ECLI:NL:RBROT:2019:10759
Rechtbank Rotterdam
- Eerste aanleg - enkelvoudig
- M.C. Woudstra
- A.F.H. Domenie
- Rechtspraak.nl
Beoordeling van de oplegging van een huisverbod op basis van de Wet tijdelijk huisverbod
In deze zaak heeft de Rechtbank Rotterdam op 22 juli 2019 uitspraak gedaan in een beroep tegen de oplegging van een huisverbod aan eiser door de burgemeester van de gemeente Lansingerland. Het huisverbod was opgelegd op 5 april 2019 voor een periode van tien dagen, omdat de aanwezigheid van eiser in de woning een ernstig en onmiddellijk gevaar zou opleveren voor de veiligheid van de achterblijfster, zijn echtgenote. Eiser heeft beroep ingesteld tegen dit besluit, maar de rechtbank heeft geoordeeld dat de burgemeester terecht het huisverbod heeft opgelegd. De rechtbank heeft vastgesteld dat er op 4 april 2019 een incident heeft plaatsgevonden tussen eiser en de achterblijfster, waarbij sprake was van een dreigende situatie. Eiser heeft verbaal geweld gebruikt en een dreigende houding aangenomen, wat leidde tot de inschakeling van de politie. De rechtbank concludeert dat de burgemeester in redelijkheid heeft kunnen aannemen dat de aanwezigheid van eiser in de woning tot spanningen leidde en dat er een vermoeden van ernstig gevaar bestond.
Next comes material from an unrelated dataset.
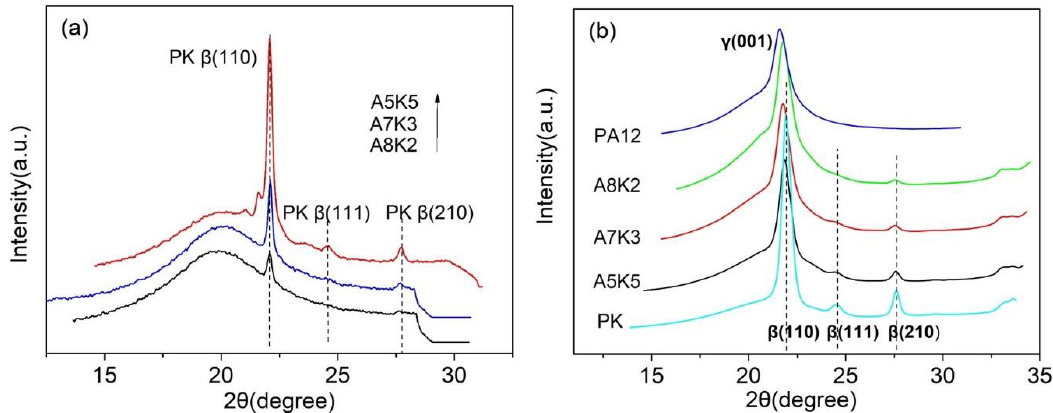
Figure 8. One-dimensional (1D)-wide angle X-ray (WAXD) intensity curves of A5K5, A7A3 and A8K2 blends: ( a ) at 170 °C; ( b ) at 25 °C.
Eiser betoogde dat het huisverbod niet aan hem, maar aan de achterblijfster had moeten worden opgelegd, maar de rechtbank oordeelde dat de belangen van de achterblijfster zwaarder wogen. Uiteindelijk verklaarde de rechtbank het beroep ongegrond en werd er geen proceskostenveroordeling opgelegd.